- [DOCUMENT TEXT]
# # #

Mitchell’s letter to the Education Department through MySchools explaining the situation went unanswered until she brought it up again at an October high school admissions forum for families of children with disabilities.
The department agreed to rank Justin based on his GPA from the first semester of eighth grade.
“I didn’t give up,” said Mitchell, who works as a court clerk in Queens.
She was not able to prevail, however, in her quest to get a hard copy of the high school directory. She wanted it to mark up with sticky notes and carry around with her on tours for note-taking, “like a little bible.” She hoped it would help her discover new options.
The Education Department no longer prints hard copies.
Mitchell wished that things were easier, and that her son could just go to a zoned high school, but District 29 no longer has one. Nearby, the campus that housed Andrew Jackson High School — her husband’s alma mater — has been carved up into several small schools.
These schools read like a “country club” to Mitchell, boasting of tennis courts, football and soccer fields, and a track. Digging deeper, Mitchell said she found most students aren’t on grade level.
In general, she was concerned about the overcrowding of many Queens high schools and also was perplexed by all of the specialty programs, like law and STEM. Her son does well in science and is a good writer, but doesn’t have a career path in mind. He’s interested in being on the drumline and football team.
“For your average kid that doesn’t have a clue what they want in life, how do they lock into a program at 12 or 13 years old?” Mitchell asked. “The system is designed to cater to a kid who has it together and knows what they want to do.”
To stay or leave Staten Island?
In drawing up their list of high schools to rank, Staten Island mom Lucia Curatolo-Boylan and her son Miles have been studying MTA schedules. By ferry or bus, he would commute more than an hour each way if he chooses a high school outside the borough.
Miles, the oldest of four, expressed an early interest in Staten Island Technical High School, a specialized school. But they’re casting a wider net.
They’ve toured schools across the city, including some Miles wasn’t thrilled about. They’ve considered Catholic high schools, too.

# # #

(Dataset entries)

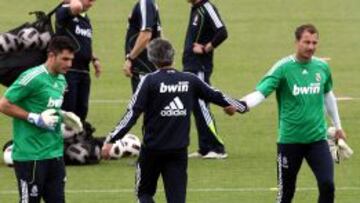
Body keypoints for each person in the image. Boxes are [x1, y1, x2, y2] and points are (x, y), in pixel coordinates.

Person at [102, 38, 247, 203]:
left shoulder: (149, 81)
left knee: (144, 194)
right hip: (178, 152)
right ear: (173, 56)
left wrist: (111, 139)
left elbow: (132, 114)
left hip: (152, 151)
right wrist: (241, 106)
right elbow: (216, 95)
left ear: (151, 58)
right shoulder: (189, 79)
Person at [236, 24, 346, 203]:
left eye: (314, 42)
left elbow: (328, 96)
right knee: (286, 192)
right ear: (296, 42)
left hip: (317, 140)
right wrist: (241, 105)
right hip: (289, 141)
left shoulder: (322, 67)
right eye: (306, 42)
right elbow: (261, 93)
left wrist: (338, 126)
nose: (311, 47)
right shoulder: (283, 68)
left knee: (327, 185)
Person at [0, 36, 76, 203]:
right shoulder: (32, 77)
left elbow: (47, 108)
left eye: (71, 59)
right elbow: (4, 104)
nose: (69, 64)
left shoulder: (62, 80)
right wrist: (33, 117)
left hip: (55, 154)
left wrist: (63, 115)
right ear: (51, 55)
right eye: (65, 59)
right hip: (30, 156)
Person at [183, 0, 229, 159]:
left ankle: (217, 148)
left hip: (199, 67)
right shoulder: (196, 9)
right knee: (195, 105)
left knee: (202, 104)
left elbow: (222, 32)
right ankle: (205, 147)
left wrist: (205, 48)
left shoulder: (207, 8)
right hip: (191, 66)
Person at [56, 0, 102, 122]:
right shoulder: (63, 11)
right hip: (68, 71)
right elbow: (76, 6)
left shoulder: (85, 19)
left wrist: (94, 59)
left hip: (84, 72)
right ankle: (65, 140)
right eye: (89, 0)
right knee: (68, 111)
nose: (92, 4)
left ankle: (77, 139)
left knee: (82, 111)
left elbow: (85, 42)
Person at [123, 0, 162, 93]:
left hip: (143, 67)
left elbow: (146, 34)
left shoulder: (145, 3)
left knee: (141, 105)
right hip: (150, 66)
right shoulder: (151, 4)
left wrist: (130, 59)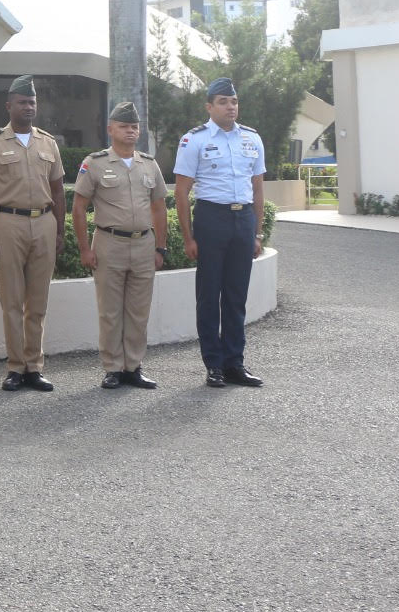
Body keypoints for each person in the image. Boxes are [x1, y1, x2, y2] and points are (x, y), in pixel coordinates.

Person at [0, 73, 66, 393]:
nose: (29, 107)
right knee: (12, 300)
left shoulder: (47, 142)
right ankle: (15, 366)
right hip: (9, 223)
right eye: (23, 102)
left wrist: (60, 231)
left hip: (44, 222)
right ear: (9, 105)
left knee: (37, 302)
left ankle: (34, 366)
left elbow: (59, 190)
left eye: (33, 102)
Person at [173, 77, 267, 389]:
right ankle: (213, 364)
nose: (231, 107)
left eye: (234, 102)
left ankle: (234, 363)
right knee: (209, 295)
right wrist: (188, 238)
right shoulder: (194, 140)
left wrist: (257, 232)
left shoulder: (252, 139)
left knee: (237, 295)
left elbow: (257, 187)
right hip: (211, 219)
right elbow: (182, 192)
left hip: (242, 222)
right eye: (224, 102)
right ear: (209, 107)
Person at [72, 101, 169, 390]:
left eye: (134, 127)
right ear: (110, 129)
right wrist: (84, 249)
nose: (130, 131)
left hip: (143, 245)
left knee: (139, 311)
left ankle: (133, 367)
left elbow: (160, 208)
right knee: (110, 310)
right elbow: (78, 208)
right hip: (108, 243)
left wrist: (160, 248)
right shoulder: (96, 162)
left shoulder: (149, 164)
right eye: (124, 126)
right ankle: (113, 367)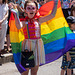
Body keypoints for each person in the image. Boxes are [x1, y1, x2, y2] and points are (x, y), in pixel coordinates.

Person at [11, 0, 58, 75]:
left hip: (37, 45)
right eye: (28, 8)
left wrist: (55, 3)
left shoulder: (38, 20)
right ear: (25, 10)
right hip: (27, 46)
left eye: (33, 8)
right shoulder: (24, 22)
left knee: (34, 71)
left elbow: (52, 15)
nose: (31, 10)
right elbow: (18, 26)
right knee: (25, 71)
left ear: (36, 10)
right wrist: (16, 15)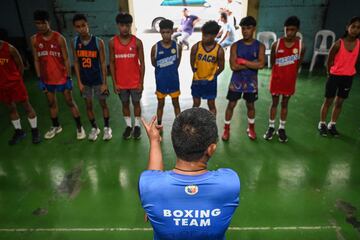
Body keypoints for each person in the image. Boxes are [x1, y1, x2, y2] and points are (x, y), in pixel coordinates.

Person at [139, 107, 240, 240]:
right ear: (211, 149)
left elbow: (154, 179)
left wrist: (154, 141)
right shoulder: (229, 183)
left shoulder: (148, 187)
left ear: (175, 142)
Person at [31, 10, 85, 140]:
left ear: (48, 22)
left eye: (43, 23)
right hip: (47, 79)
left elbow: (66, 59)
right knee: (51, 103)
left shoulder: (59, 38)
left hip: (61, 78)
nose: (40, 26)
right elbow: (36, 60)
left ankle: (80, 127)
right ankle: (56, 126)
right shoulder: (34, 39)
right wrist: (39, 78)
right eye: (37, 24)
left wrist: (68, 77)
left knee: (70, 102)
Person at [222, 16, 265, 141]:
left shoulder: (259, 46)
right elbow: (233, 66)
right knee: (231, 104)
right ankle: (226, 129)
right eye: (243, 28)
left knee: (250, 105)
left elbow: (261, 64)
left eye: (249, 28)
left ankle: (251, 128)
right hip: (236, 82)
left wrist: (243, 61)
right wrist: (252, 63)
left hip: (251, 82)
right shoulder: (235, 46)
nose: (245, 31)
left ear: (253, 29)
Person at [263, 16, 305, 143]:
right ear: (284, 29)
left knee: (285, 104)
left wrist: (290, 74)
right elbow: (273, 62)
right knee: (274, 103)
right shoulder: (277, 44)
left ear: (297, 30)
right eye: (287, 29)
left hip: (289, 81)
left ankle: (281, 128)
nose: (290, 32)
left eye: (293, 30)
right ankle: (271, 127)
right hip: (277, 80)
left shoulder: (301, 46)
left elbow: (298, 63)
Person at [71, 14, 112, 141]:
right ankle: (95, 128)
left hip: (98, 80)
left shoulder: (98, 42)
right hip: (85, 80)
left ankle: (106, 128)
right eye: (78, 27)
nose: (81, 29)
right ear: (75, 28)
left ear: (87, 25)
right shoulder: (75, 43)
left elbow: (103, 64)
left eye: (83, 25)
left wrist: (105, 83)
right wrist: (79, 82)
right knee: (88, 105)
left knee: (103, 104)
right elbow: (76, 63)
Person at [318, 16, 360, 137]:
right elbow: (329, 61)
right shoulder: (338, 44)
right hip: (334, 76)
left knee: (340, 102)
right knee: (328, 101)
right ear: (347, 27)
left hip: (348, 77)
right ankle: (322, 123)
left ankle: (332, 124)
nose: (355, 30)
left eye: (358, 27)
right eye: (353, 26)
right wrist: (329, 74)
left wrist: (349, 69)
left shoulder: (358, 44)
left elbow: (355, 59)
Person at [109, 12, 145, 140]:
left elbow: (142, 63)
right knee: (124, 104)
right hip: (121, 83)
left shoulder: (137, 42)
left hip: (135, 82)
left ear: (130, 25)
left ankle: (138, 126)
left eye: (127, 25)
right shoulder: (112, 42)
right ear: (118, 25)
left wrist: (141, 82)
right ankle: (129, 126)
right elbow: (112, 63)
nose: (125, 28)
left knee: (136, 104)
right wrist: (114, 83)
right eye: (122, 25)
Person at [0, 40, 41, 145]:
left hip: (15, 84)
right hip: (2, 86)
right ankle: (19, 132)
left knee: (27, 106)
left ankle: (35, 131)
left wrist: (18, 79)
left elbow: (20, 65)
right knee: (11, 109)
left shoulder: (9, 48)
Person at [150, 19, 182, 129]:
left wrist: (169, 69)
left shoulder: (178, 47)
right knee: (160, 104)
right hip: (161, 82)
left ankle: (179, 124)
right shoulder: (155, 48)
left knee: (176, 103)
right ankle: (159, 124)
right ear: (160, 32)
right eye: (163, 32)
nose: (165, 35)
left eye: (168, 32)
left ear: (172, 32)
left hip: (173, 81)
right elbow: (154, 63)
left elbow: (177, 62)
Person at [190, 21, 225, 116]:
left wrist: (213, 75)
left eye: (206, 36)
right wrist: (195, 71)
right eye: (203, 35)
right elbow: (192, 61)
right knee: (196, 103)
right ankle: (194, 123)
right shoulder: (196, 47)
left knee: (211, 105)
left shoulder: (219, 50)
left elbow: (221, 67)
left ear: (214, 35)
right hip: (197, 80)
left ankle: (212, 125)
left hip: (210, 82)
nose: (203, 37)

# # #

- [TASK REQUIREMENTS]
a) Summarize the high school admissions article in two sentences.
b) Write what comes next in the high school admissions article, picking up after its final sentence.
The records were gathered from a separate source.

- [EXERCISE RESPONSES]
a) After raising the issue again at an admissions forum, Queens mother Mitchell got the Education Department to rank her son Justin by his first-semester eighth-grade GPA, but she could not get a printed high school directory. She was troubled by the options near her, which included no zoned high school, small schools where most students aren't on grade level, overcrowding, and specialty programs that expect early career choices, while on Staten Island, Lucia Curatolo-Boylan and her son Miles are weighing commutes of over an hour as they look beyond Staten Island Technical High School to schools across the city and Catholic schools.

b)
His deep love for illustration and drawing cartoons, as well as his interest in engineering, have helped inform the search.
But with some of his choices comes added stress — the anxiety over competition for coveted spots, the pressure of standardized tests and portfolios, as well as the reality of a long commute.
Curatolo-Boylan said she and her husband consider themselves lower-middle class, but still invested in getting Miles a tutor shortly before the SHSAT and TACHS, as well as paying for a few classes to help him strengthen his art portfolio. The standardized tests aren’t something that kids learn to tackle organically in school, she added.
“That’s a really difficult thing to stomach,” said Curatolo-Boylan, a private music teacher and acting and vocal coach who is also president of her local Community Education Council. “Knowing that there are kids that could really use that leg up in our community, especially here in Staten Island, and they’re never going to be able to afford that.”
Curatolo-Boylan said getting into public school here has always been stressful, but the “constant run-around of open house after open house” has been particularly grueling.
“So much of his life would change if he chose the city,” she said, referring to Manhattan.
With such a long commute, she knows he’ll leave early in the morning and return late in the evening. In a sense, this would mean letting go of him earlier than she anticipated, she said.
“It would be so exciting for him, and I would be so excited for him,” she said. “But at the same time, I think my heart might break a little.”